Wednesday, October 10, 2012

Harvest festival for hipsters

I had a rather novel experience yesterday evening - I went to an RHS show and found I was one of the oldest people there. It was the RHS London Harvest Festival Show, and for the first time ever, the show was open until 9pm.
Now, this was good in itself. I can rarely get to the London RHS shows because they are held during the week, during the day. I have to take a day off, or slope into work a bit later. The idea of being able to go to a show on the way home, instead of lugging my purchases onto the Tube and into the office, is brilliant.
Not only that, there was a cocktail bar. Yes, a cocktail bar! It was Lottie Muir's Midnight Apothecary bar, which Lottie, aka the Cocktail Gardener, started at the Brunel Museum in Rotherhithe, and which has already become an institution.
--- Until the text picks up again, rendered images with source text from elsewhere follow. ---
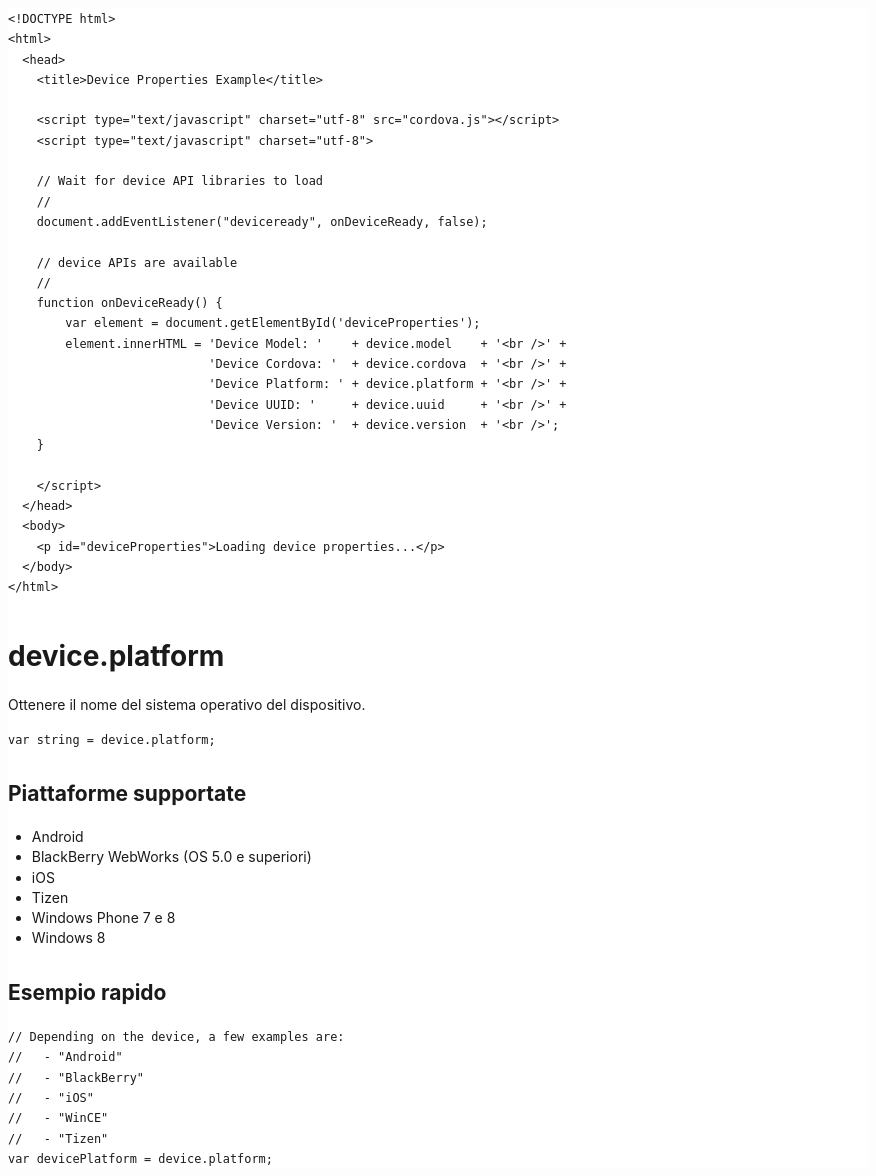     <!DOCTYPE html>
    <html>
      <head>
        <title>Device Properties Example</title>
    
        <script type="text/javascript" charset="utf-8" src="cordova.js"></script>
        <script type="text/javascript" charset="utf-8">
    
        // Wait for device API libraries to load
        //
        document.addEventListener("deviceready", onDeviceReady, false);
    
        // device APIs are available
        //
        function onDeviceReady() {
            var element = document.getElementById('deviceProperties');
            element.innerHTML = 'Device Model: '    + device.model    + '<br />' +
                                'Device Cordova: '  + device.cordova  + '<br />' +
                                'Device Platform: ' + device.platform + '<br />' +
                                'Device UUID: '     + device.uuid     + '<br />' +
                                'Device Version: '  + device.version  + '<br />';
        }
    
        </script>
      </head>
      <body>
        <p id="deviceProperties">Loading device properties...</p>
      </body>
    </html>


# device.platform

Ottenere il nome del sistema operativo del dispositivo.

    var string = device.platform;
    

## Piattaforme supportate

*   Android
*   BlackBerry WebWorks (OS 5.0 e superiori)
*   iOS
*   Tizen
*   Windows Phone 7 e 8
*   Windows 8

## Esempio rapido

    // Depending on the device, a few examples are:
    //   - "Android"
    //   - "BlackBerry"
    //   - "iOS"
    //   - "WinCE"
    //   - "Tizen"
    var devicePlatform = device.platform;
    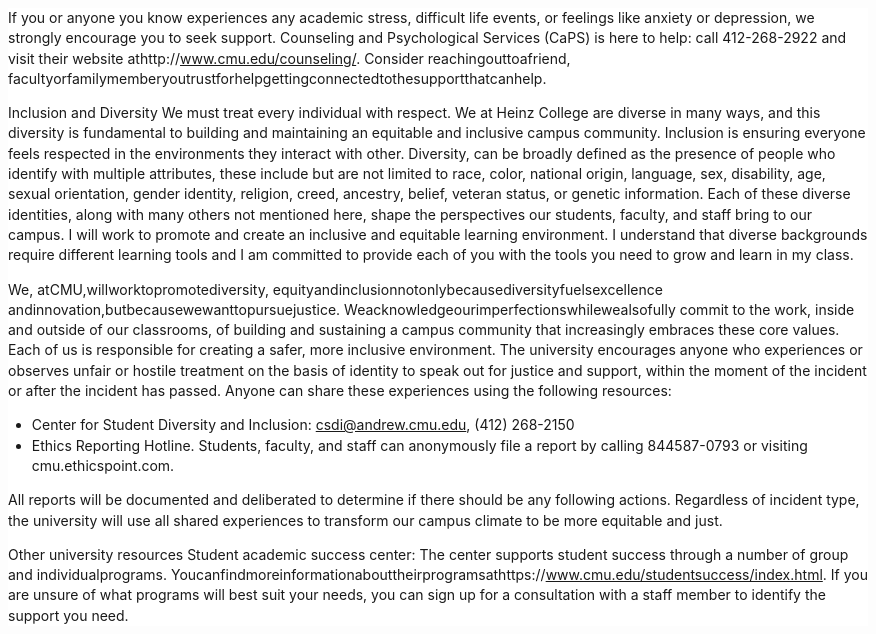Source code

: If you or anyone you know experiences any academic stress, difficult life events, or feelings like anxiety or
depression, we strongly encourage you to seek support. Counseling and Psychological Services (CaPS) is
here to help: call 412-268-2922 and visit their website athttp://www.cmu.edu/counseling/. Consider reachingouttoafriend, facultyorfamilymemberyoutrustforhelpgettingconnectedtothesupportthatcanhelp.

Inclusion and Diversity
We must treat every individual with respect. We at Heinz College are diverse in many ways, and this diversity is fundamental to building and maintaining an equitable and inclusive campus community. Inclusion
is ensuring everyone feels respected in the environments they interact with other. Diversity, can be broadly
defined as the presence of people who identify with multiple attributes, these include but are not limited to
race, color, national origin, language, sex, disability, age, sexual orientation, gender identity, religion, creed,
ancestry, belief, veteran status, or genetic information. Each of these diverse identities, along with many
others not mentioned here, shape the perspectives our students, faculty, and staff bring to our campus. I
will work to promote and create an inclusive and equitable learning environment. I understand that diverse
backgrounds require different learning tools and I am committed to provide each of you with the tools you
need to grow and learn in my class.

We, atCMU,willworktopromotediversity, equityandinclusionnotonlybecausediversityfuelsexcellence
andinnovation,butbecausewewanttopursuejustice. Weacknowledgeourimperfectionswhilewealsofully
commit to the work, inside and outside of our classrooms, of building and sustaining a campus community
that increasingly embraces these core values. Each of us is responsible for creating a safer, more inclusive
environment. The university encourages anyone who experiences or observes unfair or hostile treatment on
the basis of identity to speak out for justice and support, within the moment of the incident or after the
incident has passed. Anyone can share these experiences using the following resources:
*  Center for Student Diversity and Inclusion: csdi@andrew.cmu.edu, (412) 268-2150
*  Ethics Reporting Hotline. Students, faculty, and staff can anonymously file a report by calling 844587-0793 or visiting cmu.ethicspoint.com.

All reports will be documented and deliberated to determine if there should be any following actions. Regardless of incident type, the university will use all shared experiences to transform our campus climate to
be more equitable and just.

Other university resources
Student academic success center: The center supports student success through a number of group and
individualprograms. Youcanfindmoreinformationabouttheirprogramsathttps://www.cmu.edu/studentsuccess/index.html. If you are unsure of what programs will best suit your needs, you can sign up for a
consultation with a staff member to identify the support you need.

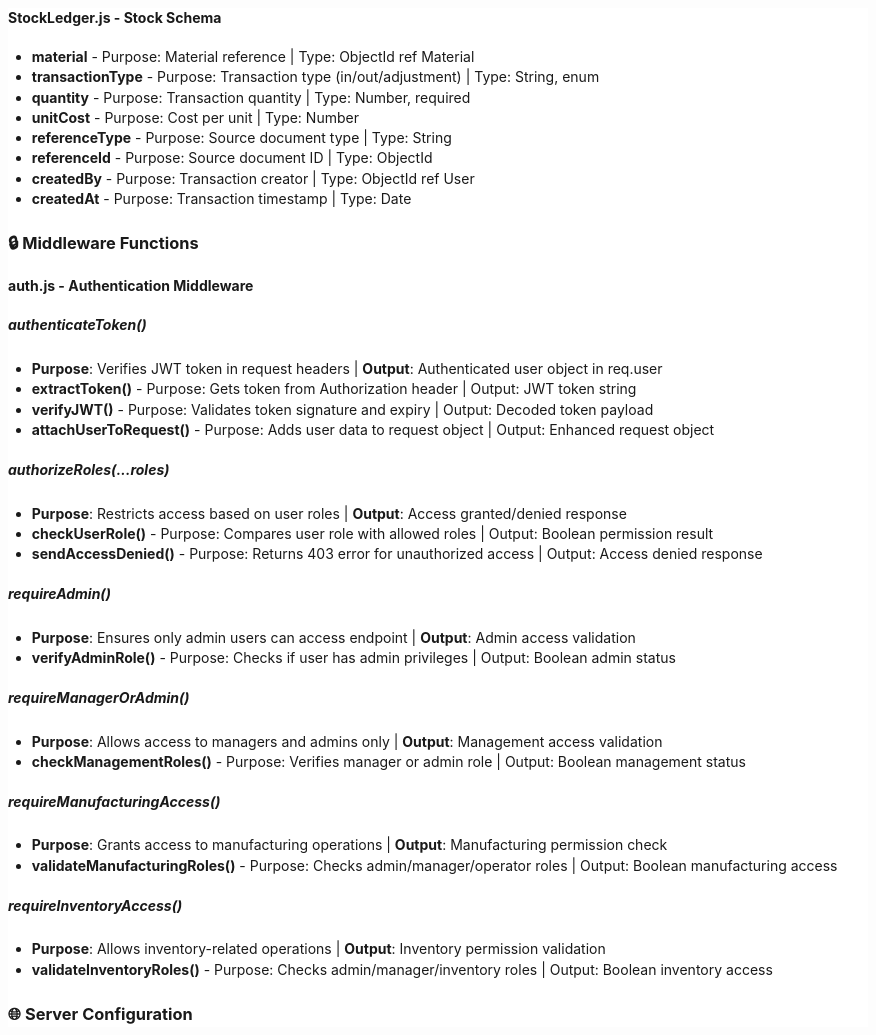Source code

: #### **StockLedger.js - Stock Schema**
- **material** - Purpose: Material reference | Type: ObjectId ref Material
- **transactionType** - Purpose: Transaction type (in/out/adjustment) | Type: String, enum
- **quantity** - Purpose: Transaction quantity | Type: Number, required
- **unitCost** - Purpose: Cost per unit | Type: Number
- **referenceType** - Purpose: Source document type | Type: String
- **referenceId** - Purpose: Source document ID | Type: ObjectId
- **createdBy** - Purpose: Transaction creator | Type: ObjectId ref User
- **createdAt** - Purpose: Transaction timestamp | Type: Date

### 🔒 Middleware Functions

#### **auth.js - Authentication Middleware**

##### **authenticateToken()**
- **Purpose**: Verifies JWT token in request headers | **Output**: Authenticated user object in req.user
- **extractToken()** - Purpose: Gets token from Authorization header | Output: JWT token string
- **verifyJWT()** - Purpose: Validates token signature and expiry | Output: Decoded token payload
- **attachUserToRequest()** - Purpose: Adds user data to request object | Output: Enhanced request object

##### **authorizeRoles(...roles)**
- **Purpose**: Restricts access based on user roles | **Output**: Access granted/denied response
- **checkUserRole()** - Purpose: Compares user role with allowed roles | Output: Boolean permission result
- **sendAccessDenied()** - Purpose: Returns 403 error for unauthorized access | Output: Access denied response

##### **requireAdmin()**
- **Purpose**: Ensures only admin users can access endpoint | **Output**: Admin access validation
- **verifyAdminRole()** - Purpose: Checks if user has admin privileges | Output: Boolean admin status

##### **requireManagerOrAdmin()**
- **Purpose**: Allows access to managers and admins only | **Output**: Management access validation
- **checkManagementRoles()** - Purpose: Verifies manager or admin role | Output: Boolean management status

##### **requireManufacturingAccess()**
- **Purpose**: Grants access to manufacturing operations | **Output**: Manufacturing permission check
- **validateManufacturingRoles()** - Purpose: Checks admin/manager/operator roles | Output: Boolean manufacturing access

##### **requireInventoryAccess()**
- **Purpose**: Allows inventory-related operations | **Output**: Inventory permission validation
- **validateInventoryRoles()** - Purpose: Checks admin/manager/inventory roles | Output: Boolean inventory access

### 🌐 Server Configuration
There was a huge queue for cocktails, with hardly a person over 30 to be seen. Being a cynical hack, I suspected that the RHS had drafted in some of their younger members of staff to swell the crowds. However, this was not the case: the two women behind me said they'd read about the event in Time Out, while the women in front of me had seen it advertised on an events listings website.

While waiting in the queue for our cocktails, we were entertained by the London Vegetable Orchestra. I'd seen them at Hampton Court a couple of years ago, but had never heard their full repertoire.
It wasn't all cocktails and courgette clarinets. There was the usual Fruit and Vegetable Competition, with specimens of quite extraordinary size and length laid out on the tables. Wesley Kerr pointed out to me the rivalry between the Duke of Marlborough (known as "Sunny") and the Duke of Devonshire (whose prep school nickname was Stoker), who compete every year to see who can win first prize for their grapes. I love the idea of "Sunny" and "Stoker" jostling for first prize with their bunches of muscats. Talk about pistils at dawn.
There was food too: cheese, from Godsells in Gloucestershire (whose cheeses include The Three Virgins and Singing Granny); mushrooms and sausages, plus apples from the Wisley orchards.
Anyway, if the RHS is still concerned about ways to encourage the under-30s into gardening,  I reckon they can stop worrying. All it takes, apparently, is a few cocktails and a group of men fingering weirdly shaped vegetables.


Layanee said...

Well, this is certainly good news concerning the younger crowd. A London Vegetable Orchestra? Wow and courgette sounds so much better than squash or pumpkin.

VP said...

I was in London yesterday and hadn't matched the date with the RHS Show. Had I done that I could have got a later train home and joined in the fun!

Instead, I managed to miss the train home as my meeting ran late. I should have known it was a sign, telling me to turn round and get across the the RHS Halls.

Karen - Artists Garden said...

Wonderful! :)

Mark and Gaz said...

There was a definite 'youthful' vibe in the hall last night!

College Gardener said...

Everything about this just sounds so right!

Arabella Sock said...

Lazy Trollop and I went to the Halls yesterday to see the RHS show - we did our usual wander around the Lindley Hall then went to see the rest of the show at the other hall round the corner and it was all closed up!!!! We stared in disbelief for ages - never occurred to either of us it was now just the one hall. Still we did have an unexpected snack of some very nice gyoza in the Lindley so that made up for a lot!

Think the RHS needs to take the s off 'Halls' in its show publicity!

Lynda@kidsinthegarden said...

I attended the show on the Wednesday as well. Really pleased that there were some mums and babies and quite a few school children Unfortuneately the bar as no longer open! Really surprised that there was only one hall. RHS should have made that clear. Did overhear though that the closed hall had been sold to Westminster School so i guess we will have to get use to it.